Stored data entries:
[start]

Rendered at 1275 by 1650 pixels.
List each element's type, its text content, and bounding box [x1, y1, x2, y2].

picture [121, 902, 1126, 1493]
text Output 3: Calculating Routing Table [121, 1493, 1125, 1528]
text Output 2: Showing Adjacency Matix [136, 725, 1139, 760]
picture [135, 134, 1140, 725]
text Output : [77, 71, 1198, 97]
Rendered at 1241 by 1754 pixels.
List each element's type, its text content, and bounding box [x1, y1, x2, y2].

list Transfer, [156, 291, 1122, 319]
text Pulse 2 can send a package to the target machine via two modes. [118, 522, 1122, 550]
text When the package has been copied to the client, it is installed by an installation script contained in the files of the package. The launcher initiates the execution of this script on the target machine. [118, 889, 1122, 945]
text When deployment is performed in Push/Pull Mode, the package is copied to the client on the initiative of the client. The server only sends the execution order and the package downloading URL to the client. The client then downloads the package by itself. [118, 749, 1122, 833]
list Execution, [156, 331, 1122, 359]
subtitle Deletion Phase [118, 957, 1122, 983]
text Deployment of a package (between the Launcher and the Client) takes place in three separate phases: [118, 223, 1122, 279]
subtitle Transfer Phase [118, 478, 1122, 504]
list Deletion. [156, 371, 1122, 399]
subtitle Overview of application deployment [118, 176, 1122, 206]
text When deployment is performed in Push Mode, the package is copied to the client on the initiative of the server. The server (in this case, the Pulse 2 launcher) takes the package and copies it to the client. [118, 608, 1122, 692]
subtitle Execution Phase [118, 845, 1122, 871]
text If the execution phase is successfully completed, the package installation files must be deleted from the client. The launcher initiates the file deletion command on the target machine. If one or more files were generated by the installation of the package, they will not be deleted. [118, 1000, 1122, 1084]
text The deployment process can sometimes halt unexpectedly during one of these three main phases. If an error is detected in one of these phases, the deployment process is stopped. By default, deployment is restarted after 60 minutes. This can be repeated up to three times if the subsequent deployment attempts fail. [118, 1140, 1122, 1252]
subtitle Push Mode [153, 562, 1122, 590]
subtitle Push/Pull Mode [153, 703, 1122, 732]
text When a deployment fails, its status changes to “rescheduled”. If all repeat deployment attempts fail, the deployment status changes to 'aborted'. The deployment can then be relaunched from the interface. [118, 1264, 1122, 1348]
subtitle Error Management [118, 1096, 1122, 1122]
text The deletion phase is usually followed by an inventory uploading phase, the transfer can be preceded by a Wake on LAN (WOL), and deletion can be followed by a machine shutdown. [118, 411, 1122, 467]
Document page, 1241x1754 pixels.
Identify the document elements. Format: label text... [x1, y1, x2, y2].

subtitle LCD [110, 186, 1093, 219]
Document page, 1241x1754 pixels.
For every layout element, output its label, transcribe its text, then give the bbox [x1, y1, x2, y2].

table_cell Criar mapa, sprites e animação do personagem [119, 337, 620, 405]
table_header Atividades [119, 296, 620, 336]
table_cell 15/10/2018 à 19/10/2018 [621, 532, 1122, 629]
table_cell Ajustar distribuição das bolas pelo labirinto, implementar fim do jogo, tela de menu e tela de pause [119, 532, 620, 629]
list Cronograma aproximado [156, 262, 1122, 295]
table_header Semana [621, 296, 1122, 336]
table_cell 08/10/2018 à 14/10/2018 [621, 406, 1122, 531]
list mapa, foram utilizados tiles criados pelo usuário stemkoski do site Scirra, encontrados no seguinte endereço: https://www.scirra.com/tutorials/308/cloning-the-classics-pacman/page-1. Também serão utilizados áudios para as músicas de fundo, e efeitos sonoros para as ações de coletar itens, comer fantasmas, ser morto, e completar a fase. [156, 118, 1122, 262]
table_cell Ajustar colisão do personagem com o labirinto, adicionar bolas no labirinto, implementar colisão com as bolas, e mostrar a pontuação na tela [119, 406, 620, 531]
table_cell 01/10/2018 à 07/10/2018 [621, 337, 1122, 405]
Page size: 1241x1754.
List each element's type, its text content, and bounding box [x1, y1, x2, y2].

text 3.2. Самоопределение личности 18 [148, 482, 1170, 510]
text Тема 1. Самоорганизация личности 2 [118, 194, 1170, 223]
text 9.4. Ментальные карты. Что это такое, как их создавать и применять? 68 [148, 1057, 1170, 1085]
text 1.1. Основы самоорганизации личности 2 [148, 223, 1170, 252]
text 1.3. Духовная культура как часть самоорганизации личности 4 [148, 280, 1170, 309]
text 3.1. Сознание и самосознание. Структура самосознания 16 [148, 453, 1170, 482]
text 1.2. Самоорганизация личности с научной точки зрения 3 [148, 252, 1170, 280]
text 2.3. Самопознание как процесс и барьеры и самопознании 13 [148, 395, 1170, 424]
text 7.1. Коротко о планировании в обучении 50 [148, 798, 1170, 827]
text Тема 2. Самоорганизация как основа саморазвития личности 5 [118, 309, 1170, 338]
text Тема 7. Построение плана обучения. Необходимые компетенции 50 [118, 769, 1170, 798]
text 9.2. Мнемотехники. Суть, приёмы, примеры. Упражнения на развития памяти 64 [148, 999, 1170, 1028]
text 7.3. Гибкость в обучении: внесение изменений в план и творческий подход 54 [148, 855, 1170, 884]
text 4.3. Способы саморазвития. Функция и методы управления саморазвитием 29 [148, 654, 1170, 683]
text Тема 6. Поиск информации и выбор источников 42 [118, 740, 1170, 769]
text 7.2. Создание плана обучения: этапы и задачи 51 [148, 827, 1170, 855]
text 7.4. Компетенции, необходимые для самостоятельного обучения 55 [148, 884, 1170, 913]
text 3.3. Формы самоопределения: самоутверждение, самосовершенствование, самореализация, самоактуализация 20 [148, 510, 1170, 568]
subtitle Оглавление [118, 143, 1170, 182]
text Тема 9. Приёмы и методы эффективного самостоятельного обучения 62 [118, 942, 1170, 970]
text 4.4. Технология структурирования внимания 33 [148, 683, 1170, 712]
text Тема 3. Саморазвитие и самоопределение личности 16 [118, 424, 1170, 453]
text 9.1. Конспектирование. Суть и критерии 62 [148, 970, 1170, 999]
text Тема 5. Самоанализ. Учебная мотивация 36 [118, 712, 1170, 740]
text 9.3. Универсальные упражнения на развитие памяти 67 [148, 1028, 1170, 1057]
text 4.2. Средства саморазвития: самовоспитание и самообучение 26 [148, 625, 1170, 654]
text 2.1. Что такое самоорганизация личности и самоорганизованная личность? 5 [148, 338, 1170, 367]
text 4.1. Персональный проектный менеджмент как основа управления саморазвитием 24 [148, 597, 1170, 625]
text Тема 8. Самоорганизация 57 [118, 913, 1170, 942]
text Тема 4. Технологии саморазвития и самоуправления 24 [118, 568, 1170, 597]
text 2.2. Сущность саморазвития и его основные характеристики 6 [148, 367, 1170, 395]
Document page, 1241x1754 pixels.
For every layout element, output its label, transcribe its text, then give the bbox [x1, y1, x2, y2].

[end]

** TASK DESCRIPTION **
Duplicate the entries above line for line, with no changes.

** RESULT BELOW **
Rendered at 1275 by 1650 pixels.
List each element's type, its text content, and bounding box [x1, y1, x2, y2].

picture [121, 902, 1126, 1493]
text Output 3: Calculating Routing Table [121, 1493, 1125, 1528]
text Output 2: Showing Adjacency Matix [136, 725, 1139, 760]
picture [135, 134, 1140, 725]
text Output : [77, 71, 1198, 97]
Rendered at 1241 by 1754 pixels.
List each element's type, its text content, and bounding box [x1, y1, x2, y2].

list Transfer, [156, 291, 1122, 319]
text Pulse 2 can send a package to the target machine via two modes. [118, 522, 1122, 550]
text When the package has been copied to the client, it is installed by an installation script contained in the files of the package. The launcher initiates the execution of this script on the target machine. [118, 889, 1122, 945]
text When deployment is performed in Push/Pull Mode, the package is copied to the client on the initiative of the client. The server only sends the execution order and the package downloading URL to the client. The client then downloads the package by itself. [118, 749, 1122, 833]
list Execution, [156, 331, 1122, 359]
subtitle Deletion Phase [118, 957, 1122, 983]
text Deployment of a package (between the Launcher and the Client) takes place in three separate phases: [118, 223, 1122, 279]
subtitle Transfer Phase [118, 478, 1122, 504]
list Deletion. [156, 371, 1122, 399]
subtitle Overview of application deployment [118, 176, 1122, 206]
text When deployment is performed in Push Mode, the package is copied to the client on the initiative of the server. The server (in this case, the Pulse 2 launcher) takes the package and copies it to the client. [118, 608, 1122, 692]
subtitle Execution Phase [118, 845, 1122, 871]
text If the execution phase is successfully completed, the package installation files must be deleted from the client. The launcher initiates the file deletion command on the target machine. If one or more files were generated by the installation of the package, they will not be deleted. [118, 1000, 1122, 1084]
text The deployment process can sometimes halt unexpectedly during one of these three main phases. If an error is detected in one of these phases, the deployment process is stopped. By default, deployment is restarted after 60 minutes. This can be repeated up to three times if the subsequent deployment attempts fail. [118, 1140, 1122, 1252]
subtitle Push Mode [153, 562, 1122, 590]
subtitle Push/Pull Mode [153, 703, 1122, 732]
text When a deployment fails, its status changes to “rescheduled”. If all repeat deployment attempts fail, the deployment status changes to 'aborted'. The deployment can then be relaunched from the interface. [118, 1264, 1122, 1348]
subtitle Error Management [118, 1096, 1122, 1122]
text The deletion phase is usually followed by an inventory uploading phase, the transfer can be preceded by a Wake on LAN (WOL), and deletion can be followed by a machine shutdown. [118, 411, 1122, 467]
Document page, 1241x1754 pixels.
Identify the document elements. Format: label text... [x1, y1, x2, y2].

subtitle LCD [110, 186, 1093, 219]
Document page, 1241x1754 pixels.
For every layout element, output its label, transcribe its text, then give the bbox [x1, y1, x2, y2].

table_cell Criar mapa, sprites e animação do personagem [119, 337, 620, 405]
table_header Atividades [119, 296, 620, 336]
table_cell 15/10/2018 à 19/10/2018 [621, 532, 1122, 629]
table_cell Ajustar distribuição das bolas pelo labirinto, implementar fim do jogo, tela de menu e tela de pause [119, 532, 620, 629]
list Cronograma aproximado [156, 262, 1122, 295]
table_header Semana [621, 296, 1122, 336]
table_cell 08/10/2018 à 14/10/2018 [621, 406, 1122, 531]
list mapa, foram utilizados tiles criados pelo usuário stemkoski do site Scirra, encontrados no seguinte endereço: https://www.scirra.com/tutorials/308/cloning-the-classics-pacman/page-1. Também serão utilizados áudios para as músicas de fundo, e efeitos sonoros para as ações de coletar itens, comer fantasmas, ser morto, e completar a fase. [156, 118, 1122, 262]
table_cell Ajustar colisão do personagem com o labirinto, adicionar bolas no labirinto, implementar colisão com as bolas, e mostrar a pontuação na tela [119, 406, 620, 531]
table_cell 01/10/2018 à 07/10/2018 [621, 337, 1122, 405]
Page size: 1241x1754.
List each element's type, its text content, and bounding box [x1, y1, x2, y2].

text 3.2. Самоопределение личности 18 [148, 482, 1170, 510]
text Тема 1. Самоорганизация личности 2 [118, 194, 1170, 223]
text 9.4. Ментальные карты. Что это такое, как их создавать и применять? 68 [148, 1057, 1170, 1085]
text 1.1. Основы самоорганизации личности 2 [148, 223, 1170, 252]
text 1.3. Духовная культура как часть самоорганизации личности 4 [148, 280, 1170, 309]
text 3.1. Сознание и самосознание. Структура самосознания 16 [148, 453, 1170, 482]
text 1.2. Самоорганизация личности с научной точки зрения 3 [148, 252, 1170, 280]
text 2.3. Самопознание как процесс и барьеры и самопознании 13 [148, 395, 1170, 424]
text 7.1. Коротко о планировании в обучении 50 [148, 798, 1170, 827]
text Тема 2. Самоорганизация как основа саморазвития личности 5 [118, 309, 1170, 338]
text Тема 7. Построение плана обучения. Необходимые компетенции 50 [118, 769, 1170, 798]
text 9.2. Мнемотехники. Суть, приёмы, примеры. Упражнения на развития памяти 64 [148, 999, 1170, 1028]
text 7.3. Гибкость в обучении: внесение изменений в план и творческий подход 54 [148, 855, 1170, 884]
text 4.3. Способы саморазвития. Функция и методы управления саморазвитием 29 [148, 654, 1170, 683]
text Тема 6. Поиск информации и выбор источников 42 [118, 740, 1170, 769]
text 7.2. Создание плана обучения: этапы и задачи 51 [148, 827, 1170, 855]
text 7.4. Компетенции, необходимые для самостоятельного обучения 55 [148, 884, 1170, 913]
text 3.3. Формы самоопределения: самоутверждение, самосовершенствование, самореализация, самоактуализация 20 [148, 510, 1170, 568]
subtitle Оглавление [118, 143, 1170, 182]
text Тема 9. Приёмы и методы эффективного самостоятельного обучения 62 [118, 942, 1170, 970]
text 4.4. Технология структурирования внимания 33 [148, 683, 1170, 712]
text Тема 3. Саморазвитие и самоопределение личности 16 [118, 424, 1170, 453]
text 9.1. Конспектирование. Суть и критерии 62 [148, 970, 1170, 999]
text Тема 5. Самоанализ. Учебная мотивация 36 [118, 712, 1170, 740]
text 9.3. Универсальные упражнения на развитие памяти 67 [148, 1028, 1170, 1057]
text 4.2. Средства саморазвития: самовоспитание и самообучение 26 [148, 625, 1170, 654]
text 2.1. Что такое самоорганизация личности и самоорганизованная личность? 5 [148, 338, 1170, 367]
text 4.1. Персональный проектный менеджмент как основа управления саморазвитием 24 [148, 597, 1170, 625]
text Тема 8. Самоорганизация 57 [118, 913, 1170, 942]
text Тема 4. Технологии саморазвития и самоуправления 24 [118, 568, 1170, 597]
text 2.2. Сущность саморазвития и его основные характеристики 6 [148, 367, 1170, 395]
Document page, 1241x1754 pixels.
For every layout element, output its label, transcribe its text, then give the bbox [x1, y1, x2, y2].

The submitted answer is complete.